National audit shows bowel cancer care is improving

In collaboration with the Press Association

An in-depth report about bowel cancer surgery in England and Wales has found that care is improving for the disease.

But patients who receive emergency surgery continue to fare less well than those whose operations are pre-planned.

Emergency surgery tends to be more common in people who are diagnosed late, when the disease is more advanced.

The latest report from the National Bowel Cancer Audit - published by the NHS Information Centre and others - looked at the management of more than 28,000 cases of bowel cancer in England and Wales from August 2009 to July 2010.

The findings show that mortality rates have continued to improve among patients who undergo less urgent elective or scheduled operations.

Almost one in three patients received keyhole surgery - a less invasive operation performed through a small cut in the belly - an increase from one in four the previous year.

This is thought to be the result of a national training programme that's been underway in recent years to update the skills of bowel surgeons.

But the report found that patients who received urgent and emergency surgery had a higher death rate in the 30 days after their operation.

Researchers also looked in detail at surgery for two of the main types of bowel cancer - rectal cancer and colon cancer.

They found that there was a higher death rate among colon cancer patients within 30 days of major surgery, with 4.2 per cent dying compared with 2.5 per cent of rectal cancer patients.

Rectal cancer patients were also less likely to undergo a major surgical procedure or emergency surgery than colon cancer patients, partly because rectal cancer is often detected at an earlier stage.

Responding to the audit, Nigel Scott, President of the Association of Coloproctology of Great Britain & Ireland, said: "We welcome the increasing success of colorectal surgeons, specialist nurses, oncologists and other medical specialties.

"However, advanced emergency presentation of bowel cancer remains a concern.
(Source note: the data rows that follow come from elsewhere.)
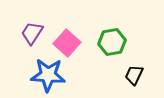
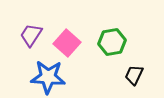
purple trapezoid: moved 1 px left, 2 px down
blue star: moved 2 px down
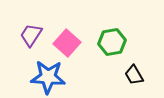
black trapezoid: rotated 55 degrees counterclockwise
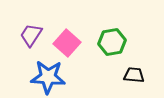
black trapezoid: rotated 125 degrees clockwise
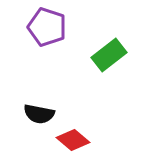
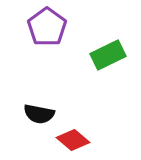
purple pentagon: rotated 18 degrees clockwise
green rectangle: moved 1 px left; rotated 12 degrees clockwise
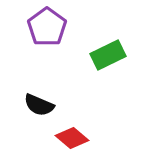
black semicircle: moved 9 px up; rotated 12 degrees clockwise
red diamond: moved 1 px left, 2 px up
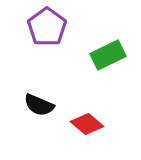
red diamond: moved 15 px right, 14 px up
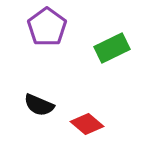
green rectangle: moved 4 px right, 7 px up
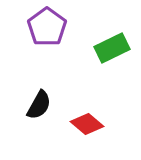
black semicircle: rotated 84 degrees counterclockwise
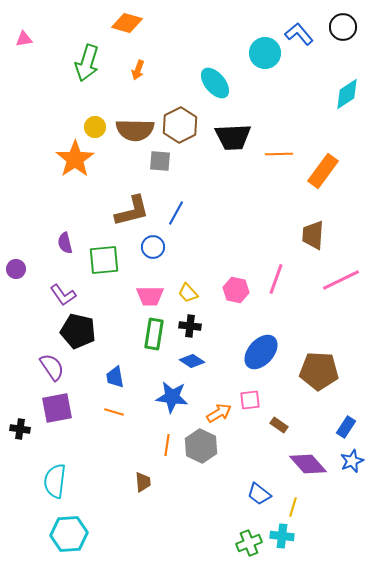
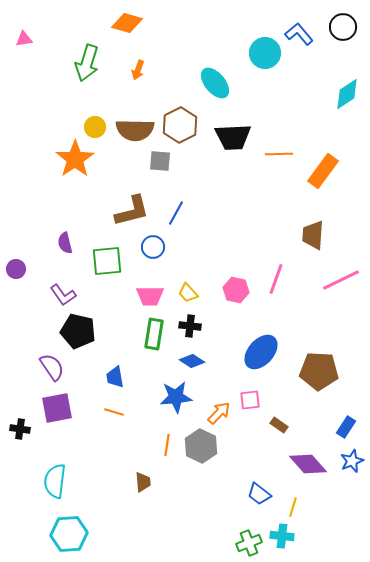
green square at (104, 260): moved 3 px right, 1 px down
blue star at (172, 397): moved 4 px right; rotated 12 degrees counterclockwise
orange arrow at (219, 413): rotated 15 degrees counterclockwise
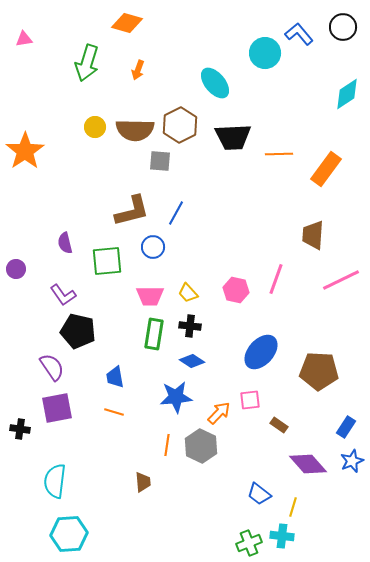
orange star at (75, 159): moved 50 px left, 8 px up
orange rectangle at (323, 171): moved 3 px right, 2 px up
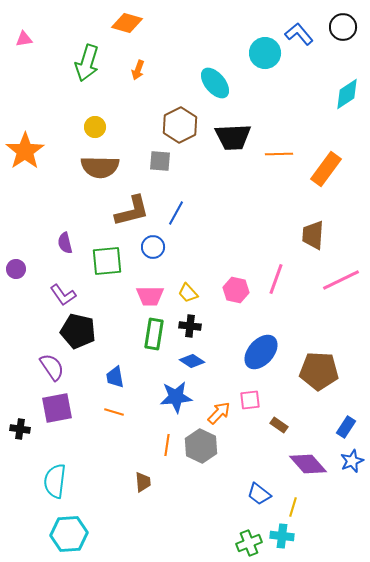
brown semicircle at (135, 130): moved 35 px left, 37 px down
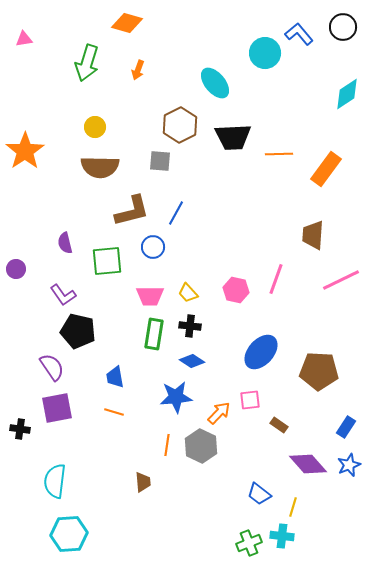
blue star at (352, 461): moved 3 px left, 4 px down
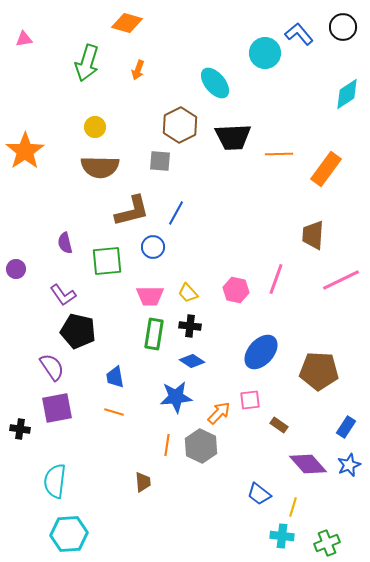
green cross at (249, 543): moved 78 px right
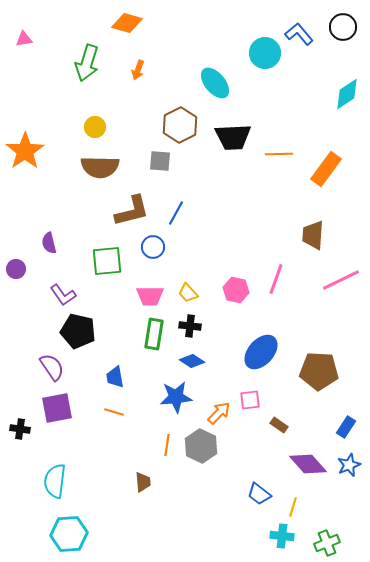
purple semicircle at (65, 243): moved 16 px left
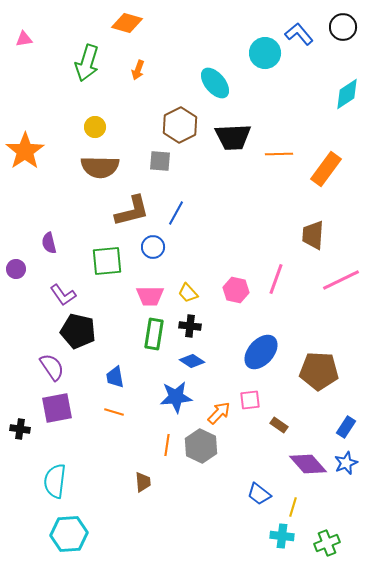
blue star at (349, 465): moved 3 px left, 2 px up
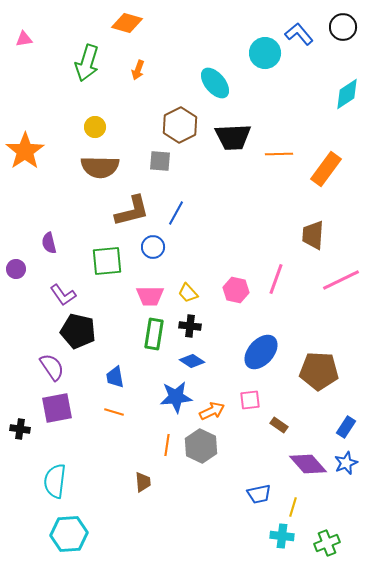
orange arrow at (219, 413): moved 7 px left, 2 px up; rotated 20 degrees clockwise
blue trapezoid at (259, 494): rotated 50 degrees counterclockwise
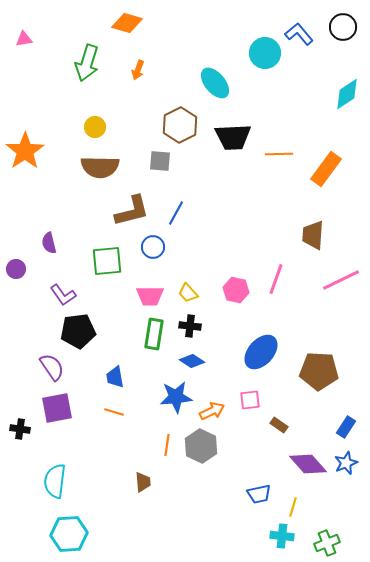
black pentagon at (78, 331): rotated 20 degrees counterclockwise
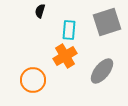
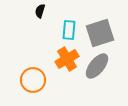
gray square: moved 7 px left, 11 px down
orange cross: moved 2 px right, 3 px down
gray ellipse: moved 5 px left, 5 px up
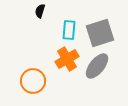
orange circle: moved 1 px down
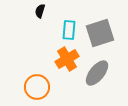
gray ellipse: moved 7 px down
orange circle: moved 4 px right, 6 px down
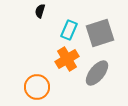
cyan rectangle: rotated 18 degrees clockwise
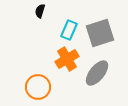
orange circle: moved 1 px right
All too often worries are locked behind the bathroom door because of embarrassment until the problem is too advanced to be retrievable.
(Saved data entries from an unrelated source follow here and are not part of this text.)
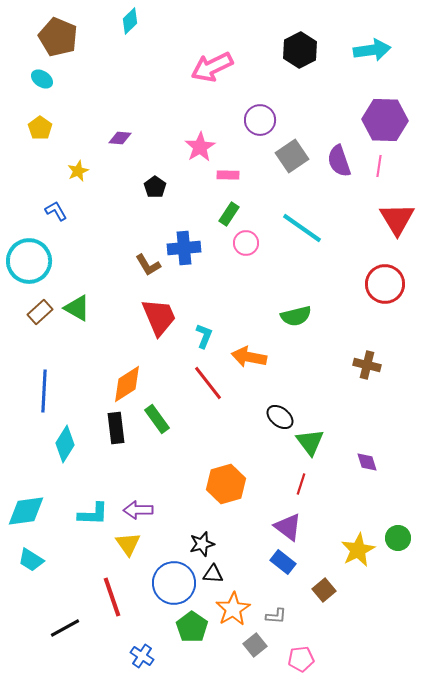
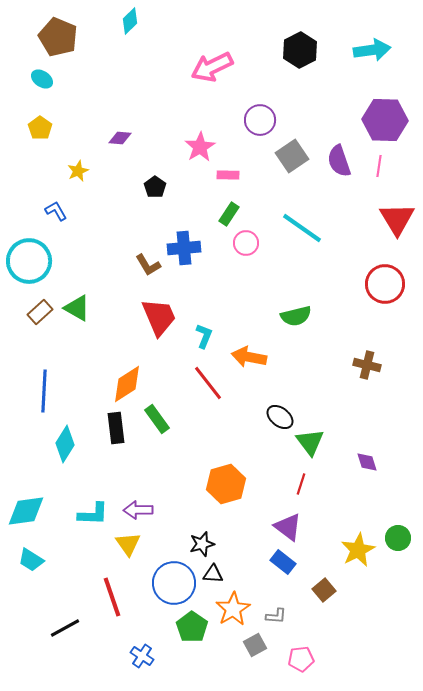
gray square at (255, 645): rotated 10 degrees clockwise
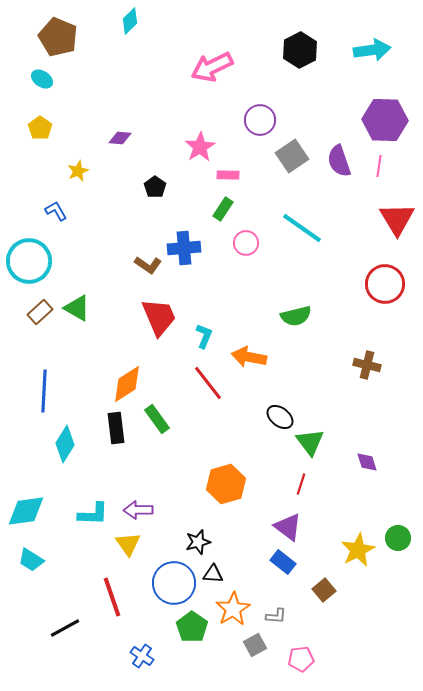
green rectangle at (229, 214): moved 6 px left, 5 px up
brown L-shape at (148, 265): rotated 24 degrees counterclockwise
black star at (202, 544): moved 4 px left, 2 px up
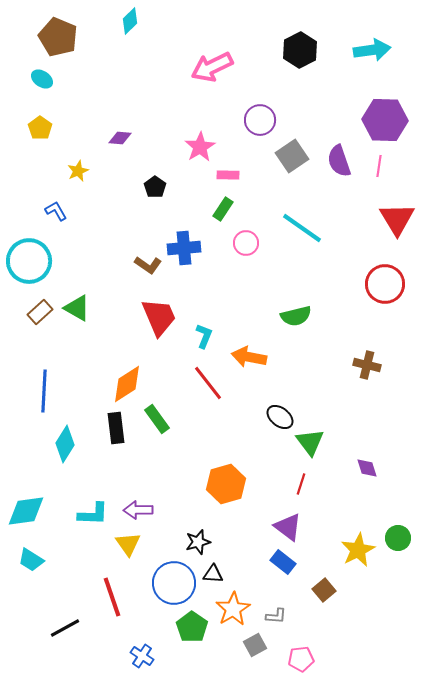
purple diamond at (367, 462): moved 6 px down
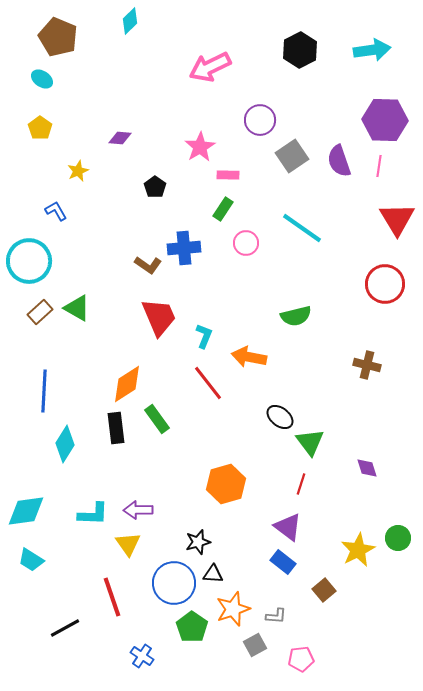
pink arrow at (212, 67): moved 2 px left
orange star at (233, 609): rotated 12 degrees clockwise
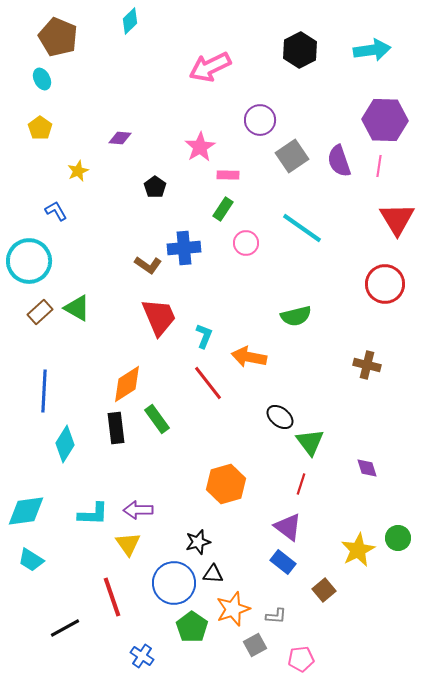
cyan ellipse at (42, 79): rotated 30 degrees clockwise
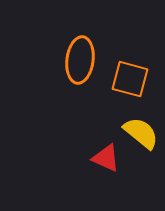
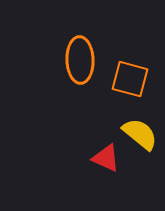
orange ellipse: rotated 9 degrees counterclockwise
yellow semicircle: moved 1 px left, 1 px down
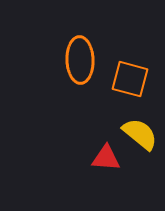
red triangle: rotated 20 degrees counterclockwise
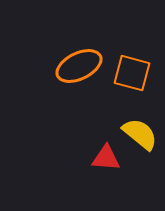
orange ellipse: moved 1 px left, 6 px down; rotated 66 degrees clockwise
orange square: moved 2 px right, 6 px up
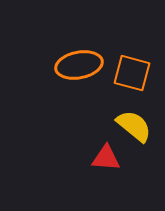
orange ellipse: moved 1 px up; rotated 15 degrees clockwise
yellow semicircle: moved 6 px left, 8 px up
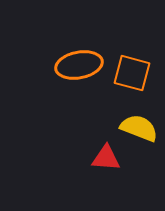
yellow semicircle: moved 5 px right, 2 px down; rotated 18 degrees counterclockwise
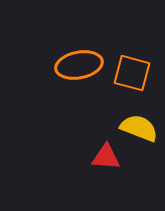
red triangle: moved 1 px up
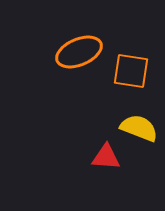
orange ellipse: moved 13 px up; rotated 12 degrees counterclockwise
orange square: moved 1 px left, 2 px up; rotated 6 degrees counterclockwise
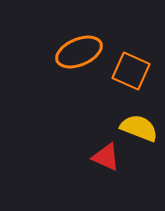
orange square: rotated 15 degrees clockwise
red triangle: rotated 20 degrees clockwise
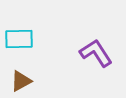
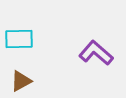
purple L-shape: rotated 16 degrees counterclockwise
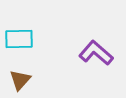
brown triangle: moved 1 px left, 1 px up; rotated 20 degrees counterclockwise
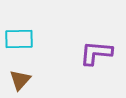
purple L-shape: rotated 36 degrees counterclockwise
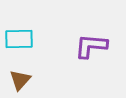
purple L-shape: moved 5 px left, 7 px up
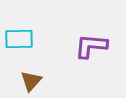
brown triangle: moved 11 px right, 1 px down
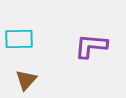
brown triangle: moved 5 px left, 1 px up
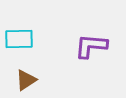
brown triangle: rotated 15 degrees clockwise
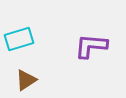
cyan rectangle: rotated 16 degrees counterclockwise
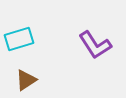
purple L-shape: moved 4 px right, 1 px up; rotated 128 degrees counterclockwise
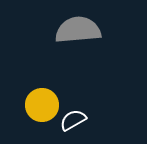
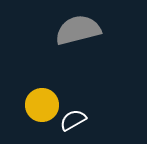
gray semicircle: rotated 9 degrees counterclockwise
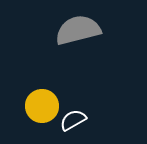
yellow circle: moved 1 px down
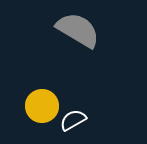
gray semicircle: rotated 45 degrees clockwise
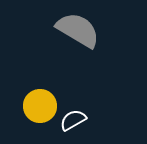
yellow circle: moved 2 px left
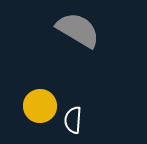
white semicircle: rotated 56 degrees counterclockwise
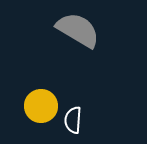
yellow circle: moved 1 px right
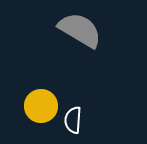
gray semicircle: moved 2 px right
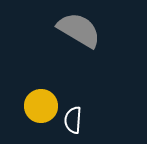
gray semicircle: moved 1 px left
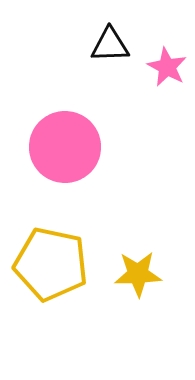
Sarah Woolnough, Director of Policy at Cancer Research UK, also welcomed the report. She said: "Bowel cancer is the third most common type of cancer in the UK, so it's encouraging to see that care is improving.

"But this report also highlights the importance of people knowing the potential symptoms of bowel cancer, such as loose stools or blood in stools, as when the disease is diagnosed at the earliest stage there is a good chance of survival.

"Raising awareness about bowel cancer symptoms could also encourage people to take up their invitation for bowel screening and improve early detection of the disease."